AMD is a common eye condition and a leading cause of vision loss among people age 55 and older.
It causes damage to the macula, a small spot near the centre of the retina (the inside back of the eye). The macula is the part of the eye needed for sharp, central vision, which lets us see objects that are straight ahead.
Please watch this video to help you understand the varying degrees of macular degeneration and the treatment process involved. You can also click this link to go to an informative page on our website which will give you more in depth information on AMD.
Smoking and smokeless tobacco is directly related to earlier and more progressive onset of cataracts according to studies.
Smoking can alter the cells of the lens through oxidation (a process in which an electron is removed from a molecule during a chemical reaction). This causes the lens that lives inside the eye, just behind the iris (coloured part of the eye) to become cloudy (cataract). This cloudiness (see image to the left), reduces the amount of light able to pass through the eye and therefore causes a reduction in vision among other symptoms.
Even if you have smoked most of your life, you can still halt the damage that is occurring but quitting. There is a proven reduction in the chances of eye disease through quitting as early as you can. No starting point, is too late in the game!
Some common symptoms of cataracts are:
- Vision that is cloudy, foggy, blurry or filmy
- Light sensitivity (particularly at night), glare and halos which can cause difficulty whilst driving
- Yellowing or fading of colours
- Constant changing of glasses or contact lenses with little improvement to vision
- Double vision in the affected eye
If you smoke, please follow this link to a help page on how to start the process of quitting and make your health and sight your priority.

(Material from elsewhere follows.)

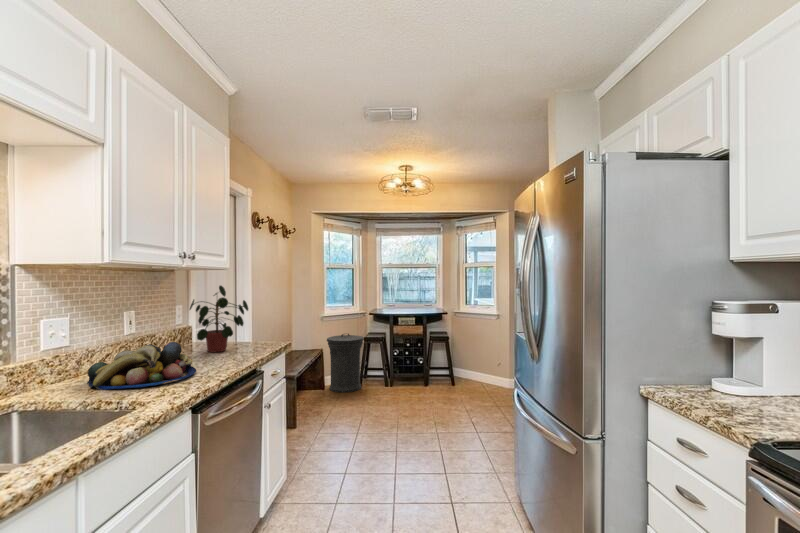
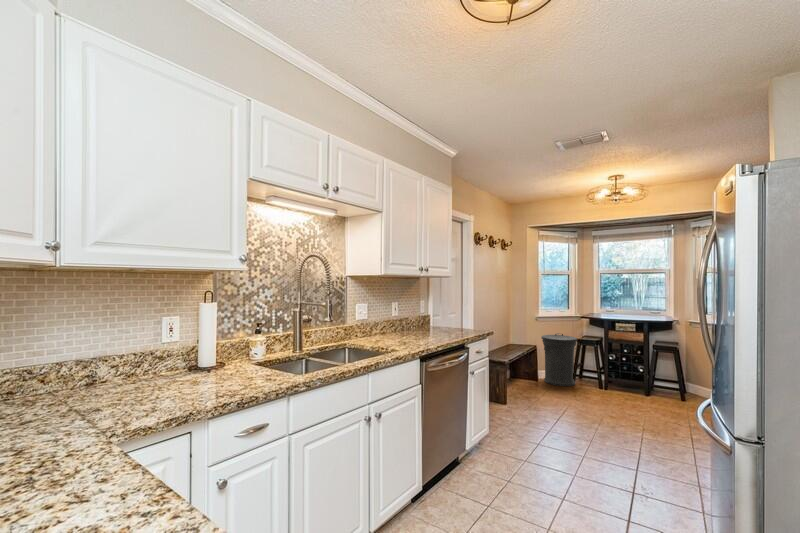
potted plant: present [190,286,248,352] -> none [426,288,462,332]
fruit bowl: present [87,342,196,390] -> none [374,321,426,344]

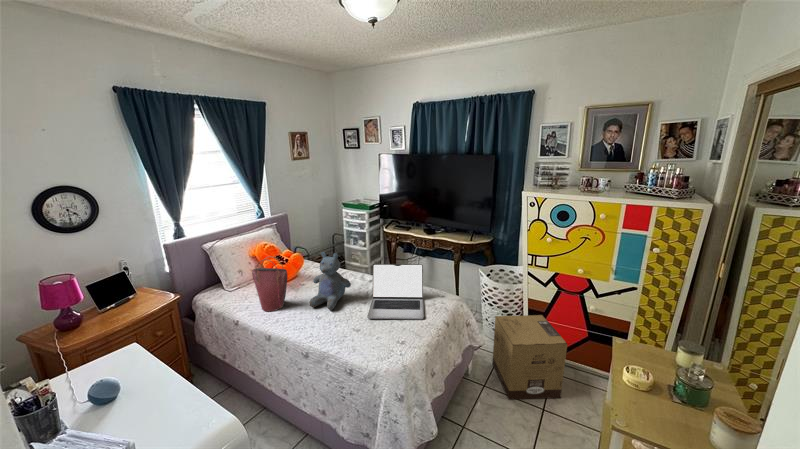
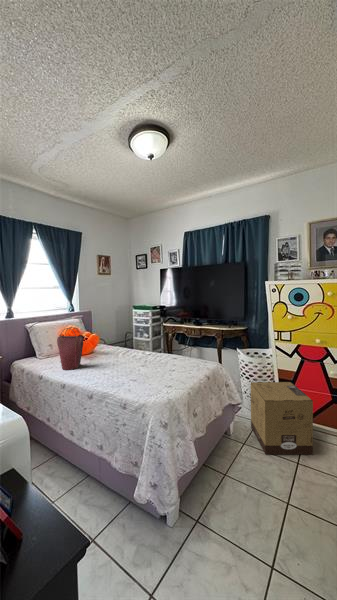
stuffed bear: present [309,252,351,310] -> none [99,325,132,369]
laptop: present [367,264,424,319] -> none [143,335,189,374]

Glaucoma is the second leading cause of blindness worldwide and the major cause of irreversible blindness. Smoking increases your chances of developing glaucoma.
Glaucoma occurs when damage to the optic nerve results in vision loss. There are several types of glaucoma but the two most common forms are primary open angle glaucoma (POAG) and angle closure glaucoma (ACG). Often with ACG, there are no symptoms and a sudden onset of vision loss is your first warning. If you have an immediate family history of glaucoma, are of African descent, smoke or have diabetes / heart disease, you are at increased risk of developing glaucoma.
You can reduce your chances of glaucoma by:
- Quitting smoking
- Maintaining a healthy weight
- Monitor blood pressure and keep within normal limits
- Manage any existing health conditions
An annual eye check ups with an Optometrist/Optician is crucial in the early detection of this disease so that it can be managed. The most common symptom is an increase in the eyes intra-ocular pressure (IOP).
Smoking almost quadruples the damage to the body caused by diabetes. Diabetes is directly linked to our eyes and can cause diabetic retinopathy which is damage to the blood vessels in the tissue at the back of the eye (retina).
Once diabetic retinopathy onsets, treatment can help but the condition cannot be cured. Mild cases can be treated with careful diabetes management and dietary changes. Severe cases may require surgery or possibly lead to blindness.
Smoking increases the risk of diabetes as it increases blood sugar levels and may make your body more resistant to insulin.